SOURCE DOCUMENT Start Marker

Tag Archives: habits

Speed bumps are not road block

For over a week now, I’ve been dealing with a minor shoulder injury. I’m not sure how I got it, but I think shovelling snow and wide grip chin-ups were a bad combination, and I’ve pinched a nerve. Mentally it has been tough because I can’t help but think that this would have been an injury that would have lingered for 3 days if I were in my 20’s, but it has bugged me now for over a week. This “I’m no spring chicken anymore” attitude isn’t great, but I can’t help but think it when even trying to put my coat on makes me feel old.

However, in previous years, this injury would have brought my workouts to a standstill. I would have taken a break from my routine. Instead, I’m sticking to my Healthy Living Goals. In this 2019 year-end post, is a tip that I shared which I’m sticking to. This tip is to ‘reduce friction’, and a key point is:

Don’t exercise at your maximum every day. Some days I push really hard, and some days I go at 75%. A day when you are feeling low, give yourself an effort break, but don’t give yourself a break from actually doing exercise.

SOURCE DOCUMENT End Marker
INFORMATION PROVIDED Start Marker

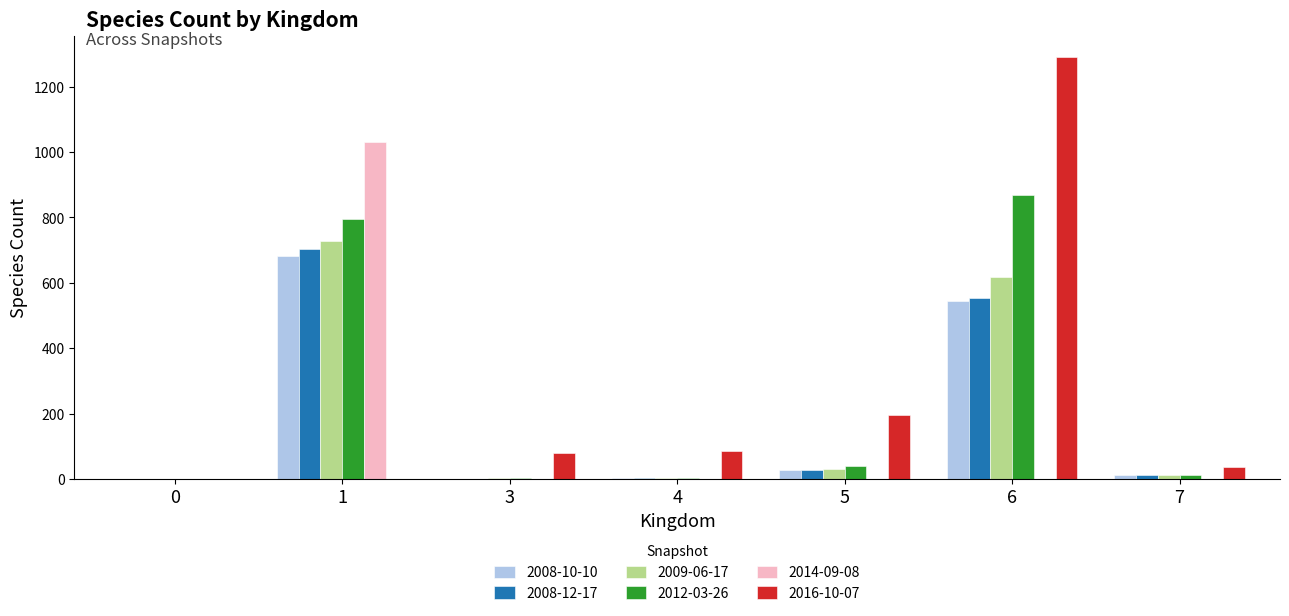

The value of 2016-10-07 at 0 is 0. True or false?

True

INFORMATION PROVIDED End Marker

WORK REQUIRED →
Copy the part of the blog post about the shoulder injury starting with "Don’t exercise at" and going on through "actually doing exercise.". The listing has no connection to the blog post about the shoulder injury.

ANSWER AREA →
Don’t exercise at your maximum every day. Some days I push really hard, and some days I go at 75%. A day when you are feeling low, give yourself an effort break, but don’t give yourself a break from actually doing exercise.